Cybercrime in real time
Being a fan of
Ravi Subramanian, I was up for reading his latest thriller ‘God is a
Gamer’ and eagerly volunteered to review it. Sadly, the book came in late just before I was leaving for a nine day trip overseas but I carried it with me and managed to squeeze in the few free moments I had while traveling to read it and review
it. I had mixed feelings reading this
book: at one level it was interesting ( I learnt a lot about the virtual world,
bitcoins , the power of social media and gaming) yet at times it was boring with a story and plot that waS convoluted and complicated making it difficult to keep track of the story.
As usual Subramanian combines his expertise in banking and knowledge of the virtual world of cyberspace ,weaving a tale of banking scams,bitcoins and on- line gaming. Garnish this with international policy, romance and intrigue and you are sure to create a fast
paced thriller that Ravi Subramian is now famous for, but somewhere down the road, the story begins to unravel.
Two CEOs of
rival international credit card companies approach a US senator to protect
their interests by interceding with the President of America who happens to be
his dear friend. Predictably this doesn’t happen and this sets the tone for the
rest of the book.
Swami, a banker
in a leading multinational bank, is asked by his mother to help her neighbour
who seems to have had Rs.27,000 mysteriously withdrawn from her bank account.
This seemingly random event alerts Swami to a phishing scam in his bank that deprives the bank of five million dollars.
phishing scam is only the tip of the iceberg that touches different lives in
different continents and opens up a Pandora’s Box, revealing secrets that go
beyond the obvious. Malvika Sehgal ,
Swami’s professional rival and contender for the job of the Governor of the RBI is furious when she finds that she is not going to become the Governor of the Reserve Bank. She is equally miffed when she finds herself bumped up as the new top dog of the bank. Half way through her birthday party she is found dead at the bottom of the building.Was it suicide or was it murder? In the course of the investigation the connection between Malvika and the Finance Minister comes to light.
In the meanwhile
in far away New York, an audacious ATM heist is being planned for large sums of
money which will be converted to bitcoins. Aditya Rao former banker turned
internet entrepreneur is also mentor to Swami . He suffers a
double whammy when the bank who had outsourced itscredit card operations to eTIOS, terminates its contract after the phishing scam. If this is not enough, his gaming company runs into rough weather when the newly launched game Townville doesn’t bring the expected revenue. But once again this cloud has a silver lining and Aditya reconnects with his long estranged son who brings the company back on track.

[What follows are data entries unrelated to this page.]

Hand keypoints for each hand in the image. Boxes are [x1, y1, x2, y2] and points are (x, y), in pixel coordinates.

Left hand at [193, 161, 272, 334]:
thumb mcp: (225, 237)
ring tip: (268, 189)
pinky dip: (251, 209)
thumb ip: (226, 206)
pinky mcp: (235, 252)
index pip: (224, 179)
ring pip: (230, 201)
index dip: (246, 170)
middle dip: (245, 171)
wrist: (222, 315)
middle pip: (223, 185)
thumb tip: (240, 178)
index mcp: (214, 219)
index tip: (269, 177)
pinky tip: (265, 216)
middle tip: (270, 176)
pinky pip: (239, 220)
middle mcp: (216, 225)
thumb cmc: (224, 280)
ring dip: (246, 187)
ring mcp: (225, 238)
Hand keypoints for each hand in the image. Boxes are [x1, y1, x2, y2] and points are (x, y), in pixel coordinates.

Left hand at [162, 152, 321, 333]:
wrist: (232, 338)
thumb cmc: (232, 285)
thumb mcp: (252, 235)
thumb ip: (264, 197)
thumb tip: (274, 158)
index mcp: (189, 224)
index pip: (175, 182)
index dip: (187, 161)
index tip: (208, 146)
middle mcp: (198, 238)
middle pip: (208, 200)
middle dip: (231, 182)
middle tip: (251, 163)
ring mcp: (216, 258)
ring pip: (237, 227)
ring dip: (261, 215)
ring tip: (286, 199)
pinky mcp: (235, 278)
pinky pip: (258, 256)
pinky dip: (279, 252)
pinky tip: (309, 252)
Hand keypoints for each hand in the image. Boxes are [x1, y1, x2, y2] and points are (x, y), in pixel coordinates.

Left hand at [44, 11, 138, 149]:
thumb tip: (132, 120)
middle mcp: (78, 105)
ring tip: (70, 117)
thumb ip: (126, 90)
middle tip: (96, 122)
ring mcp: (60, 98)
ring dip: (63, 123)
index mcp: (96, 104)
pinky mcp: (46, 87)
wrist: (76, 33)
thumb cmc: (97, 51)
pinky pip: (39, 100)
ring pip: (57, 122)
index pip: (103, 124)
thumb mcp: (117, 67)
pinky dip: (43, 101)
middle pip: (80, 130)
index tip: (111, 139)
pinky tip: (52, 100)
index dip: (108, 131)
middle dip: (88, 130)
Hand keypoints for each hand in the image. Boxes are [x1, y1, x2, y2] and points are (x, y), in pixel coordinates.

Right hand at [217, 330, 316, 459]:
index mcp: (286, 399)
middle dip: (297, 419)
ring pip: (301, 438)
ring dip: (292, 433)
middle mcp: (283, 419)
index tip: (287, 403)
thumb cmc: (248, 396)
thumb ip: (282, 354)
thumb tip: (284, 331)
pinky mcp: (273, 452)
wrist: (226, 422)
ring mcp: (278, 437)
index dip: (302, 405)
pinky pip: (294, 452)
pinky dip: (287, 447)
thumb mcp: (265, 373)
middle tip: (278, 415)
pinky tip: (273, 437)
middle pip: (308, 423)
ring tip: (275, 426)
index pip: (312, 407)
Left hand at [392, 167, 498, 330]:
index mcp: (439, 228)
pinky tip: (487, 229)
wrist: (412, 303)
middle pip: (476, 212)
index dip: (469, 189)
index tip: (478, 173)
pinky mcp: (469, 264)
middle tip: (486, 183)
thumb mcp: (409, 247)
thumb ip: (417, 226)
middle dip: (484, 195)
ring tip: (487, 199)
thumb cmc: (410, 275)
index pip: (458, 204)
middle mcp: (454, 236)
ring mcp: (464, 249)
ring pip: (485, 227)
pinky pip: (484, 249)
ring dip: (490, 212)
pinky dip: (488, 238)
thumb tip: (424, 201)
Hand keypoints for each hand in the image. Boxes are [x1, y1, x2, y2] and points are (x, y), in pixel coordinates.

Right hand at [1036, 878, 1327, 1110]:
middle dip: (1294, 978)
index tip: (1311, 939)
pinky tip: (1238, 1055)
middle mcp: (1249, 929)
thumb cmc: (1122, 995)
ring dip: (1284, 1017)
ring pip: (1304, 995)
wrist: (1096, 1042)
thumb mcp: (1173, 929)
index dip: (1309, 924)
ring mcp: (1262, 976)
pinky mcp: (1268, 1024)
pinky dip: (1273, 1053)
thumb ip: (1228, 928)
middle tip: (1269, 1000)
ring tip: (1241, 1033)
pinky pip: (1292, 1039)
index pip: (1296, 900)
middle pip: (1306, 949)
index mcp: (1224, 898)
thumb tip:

We meet several other characters along the way but since I don’t want to be a spoiler and ruin the story for those of you who haven’t read the book, suffice to say that this is the basic gist of the story – and you should read the book to find out the connections between all the events and the characters.
To those like
me who are still unfamiliar with social media and the virtual world,
Subramanian’s book is an introduction to the world of gaming and bitcoins –
virtual currency and virtual games that actually have a place in the real
world. The plot is a bit complicated and swings between locations and
characters with ease. The language is simple but the story loses its tightness
at some point and virtually unravels in the end as a damp squib.
At a Bloggers’
meet I attended earlier this year, Ravi Subramanian told us that a critic had trashed his book “If God was a Banker “ as a steaming pile of
manure. We all tittered when we heard this because even if the book didn’t have
Ravi laughing all the way to the bank (in his own words again, writing is not a
lucrative profession) it definitely was the novel that established him as an
author. Well, I wouldn’t go so far as to
say that this book is bad or unreadable but it is definitely not what I would
have expected from someone of Ravi’s caliber. It seems that Ravi has worked the
book backwards with his end in sight and a series of dots which he somehow
manages to connect.
The book which
begins so well, a book which gives so much insight into the unknown world of
the internet, social media and virtual currency, having all the potential of
becoming a gripping thriller deteriorates into a humdrum story of several love
stories gone bad. By the end of the book, the villain is quite apparent despite
several red herrings .
recommend this book? Sorry Ravi for being an unsupportive fan, but I would
advise reading this book with a generous pinch of salt.